SOC 2 and SOC 3 — These engagements are designed to focus on security, availability, processing integrity, confidentiality, or privacy principles at the service organization. These engagements allow service organizations to address certain compliance and operational risks that are often very important to customers.

In addition to SOC 1, 2 and 3, there are other AICPA attestation standards that allow auditors to perform engagements to report on a number of different subject matters.

Why do service organizations have these examinations performed?

Customers want to have confidence in the quality and reliability of activities being performed by their service providers. These engagements help service organizations build trust with customers related to their service delivery processes and controls. Some service organizations view these engagements as an opportunity to differentiate themselves from their competition, while others just see them as the cost of doing business.

How will the new standards impact service organizations?

Most importantly, service organizations now have the option to focus these engagements on areas of risk that may be important to their customers. Service organizations need to make sure they understand the needs of their customers and discuss the various options to arrive at the appropriate type of engagement.

The new standards also will place additional responsibilities on the service organization to ensure the comprehensiveness and accuracy of the information contained in the reports. Service organizations will now be responsible for providing a written assertion about the fairness of the presentation of the description of their system as well as the suitability of the design and operating effectiveness of their controls. SAS 70 allowed service organizations and auditors some flexibility regarding the scope of the engagement, which resulted in some engagements not fully addressing the customers’ needs. The new standards should help to improve the quality of these reports.

One other important aspect of the change is that SSAE 16 is based on international standards. This increases service organizations’ ability to utilize these reports on an international basis.

Does this address a service organization’s security and privacy practices?

Some organizations have incorrectly used a SAS 70 to give assurances to customers regarding their security and privacy practices. While a SAS 70 often included testing of security controls specified by the service organization, it generally did not evaluate security and privacy practices against a comprehensive and objective standard. SSAE 16 allows a service organization to do so. SOC 2 and SOC 3 engagements focus on controls addressing security, availability, processing integrity, confidentiality and the privacy of its systems and information.

How do these changes impact customers of service organizations?

These companies need to be aware of the changes and which reports best serve their needs.  Companies need to understand what is being outsourced and what important risks and responsibilities are being addressed by the service provider. This will help guide what types of assurances your company requires and the reports that address those needs.

What should a service organization be doing now to prepare for the transition to SSAE 16?

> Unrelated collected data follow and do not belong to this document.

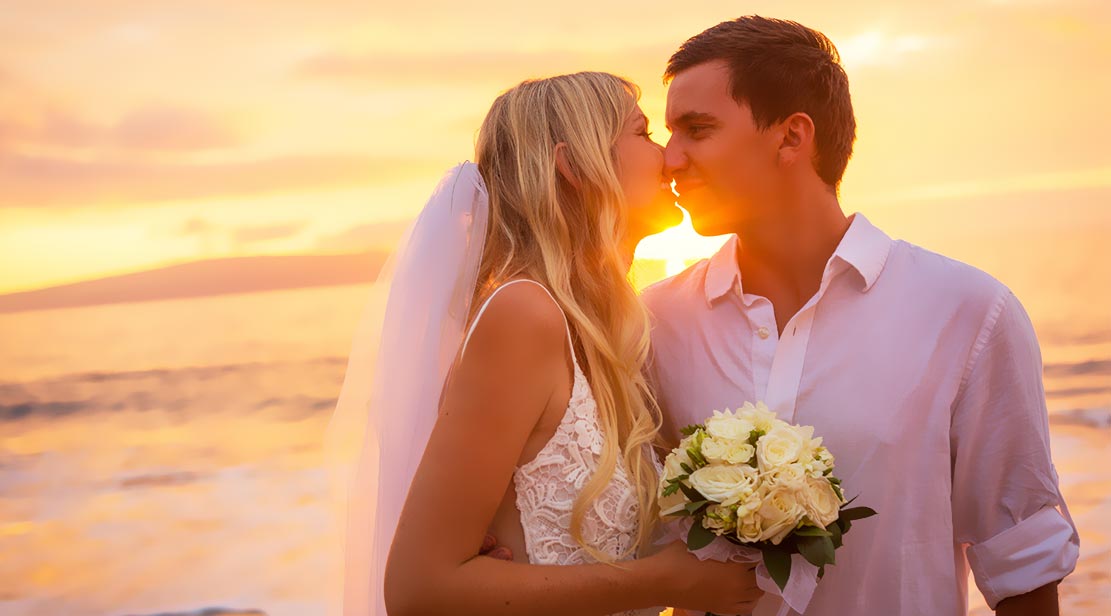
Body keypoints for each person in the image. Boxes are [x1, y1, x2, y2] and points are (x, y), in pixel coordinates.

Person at [644, 16, 1080, 616]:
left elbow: (1021, 566)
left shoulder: (967, 311)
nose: (670, 159)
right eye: (670, 134)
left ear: (791, 138)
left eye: (698, 129)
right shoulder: (652, 322)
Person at [331, 71, 763, 615]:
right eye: (644, 133)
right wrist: (664, 582)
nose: (670, 157)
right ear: (574, 166)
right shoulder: (524, 315)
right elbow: (419, 590)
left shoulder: (610, 331)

Evaluate whether you have the appropriate system of internal controls, policies and procedures. People are sensitive about the impact of data breaches and the security of information, and it’s important to be able to assure clients that you are managing data with the highest integrity. The new standards impose some additional responsibilities upon the auditor and organization. While the impact will vary for each organization, service organizations should establish a defined transition approach to reduce the potential for surprises.